For companies that want to deliver world-class customer service, they’ll need to look beyond the U.S. borders for advice. Service is lagging stateside, new research has found.
The United States didn’t even make the top 10 in a customer satisfaction survey. It came in at No. 15, with 82% of consumers saying they’re satisfied with customer service across the country, according to a recent Zendesk survey.
At the top of list:
- New Zealand (92%)
- Canada (90%)
- Norway (90%)
- Australia, (89%), and
- Denmark (89%).
While an 82% approval rating isn’t horrible, it leaves a lot of room for improvement.
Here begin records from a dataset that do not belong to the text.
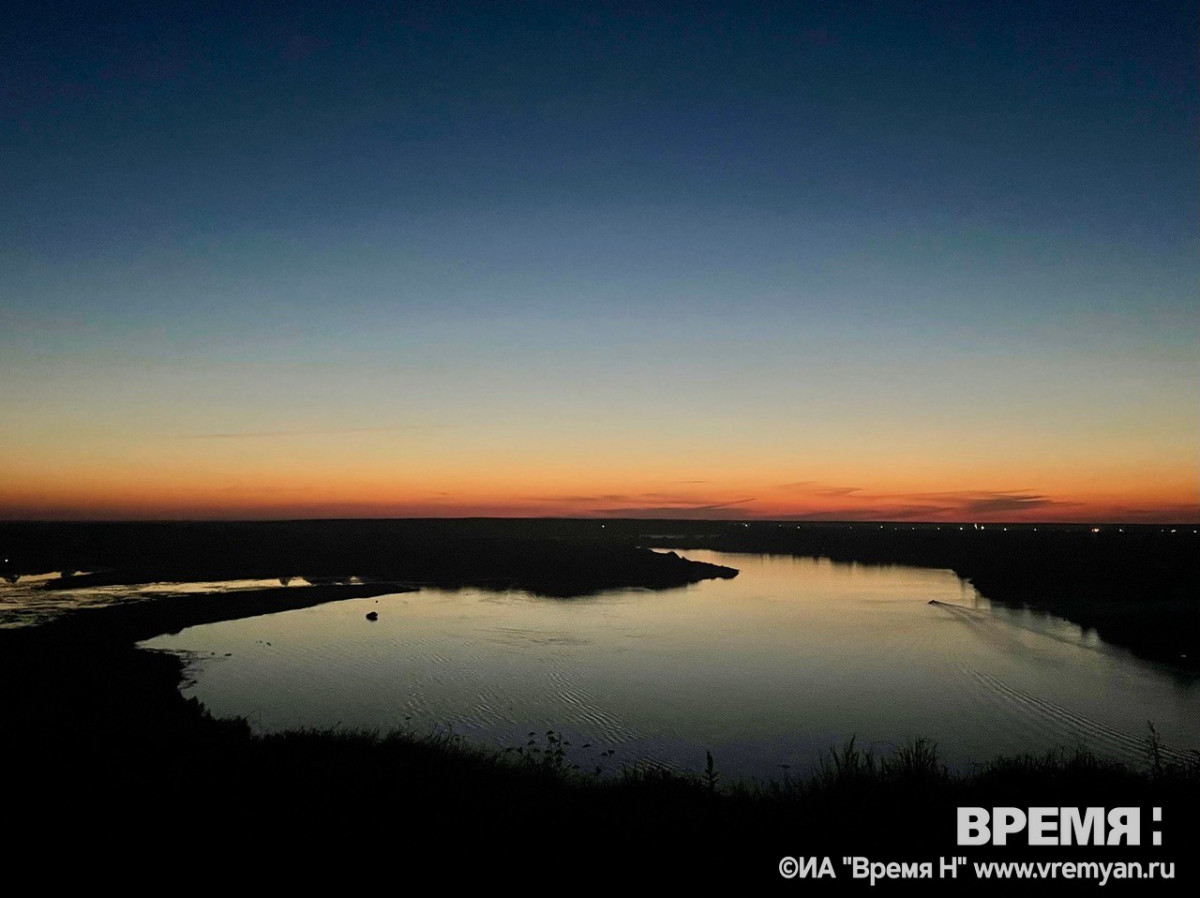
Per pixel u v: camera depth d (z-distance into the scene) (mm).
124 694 27359
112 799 11438
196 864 9273
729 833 9938
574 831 10102
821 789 11711
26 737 16172
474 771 13359
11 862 9359
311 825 10383
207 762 13562
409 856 9430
“There may be more trouble ahead if the slide in customer satisfaction continues,” says Claes Fornell, chairman of the American Customer Satisfaction Institute (ACSI), which generates a quarterly gauge of satisfaction across a wealth of industries. “Dissatisfied customers who reduce or postpone are always a threat to short-term economic growth.”
Where things are right
So what are our colleagues down under and north of the border doing right these days — and what can we learn from them to reignite a love for customer service in the U.S.?
This is what’s most important to customers, according to research, and how you can deliver on them.
- Speed. More than 80% of customers say that having their issues resolved quickly is the number one factor in a great experience. Responsiveness starts with quickly answering customers when they contact you. Review customer contact history at least weekly to find out when and how customers contact you most. Schedule employees so customer calls are returned within a few minutes (the expectation most customers have), social media inquiries are answered almost immediately and email inquiries are answered within a half-hour.
- Courtesy. As many as 85% of customers are willing to pay more for a great experience, a RightNow study found. They’ll go where people are nicest to them, and pay more for it. Genuine kindness and courtesy are as good of a gain-and-maintain-customer-satisfaction tactic as any. The key: allowing front-line employees the time to build rapport and care for customers, rather than just moving from transaction to transaction.
- Personalization. Almost three-quarters of the time customers decide to buy — and rank their experiences — based on how they feel they’re being treated. They want to feel like someone special or important, not just another number. The best way front-line pros can deliver on that: Let customers know they’re remembered. Refer to past customer experiences, preferences or personal information, all of which should be stored in customers’ account histories.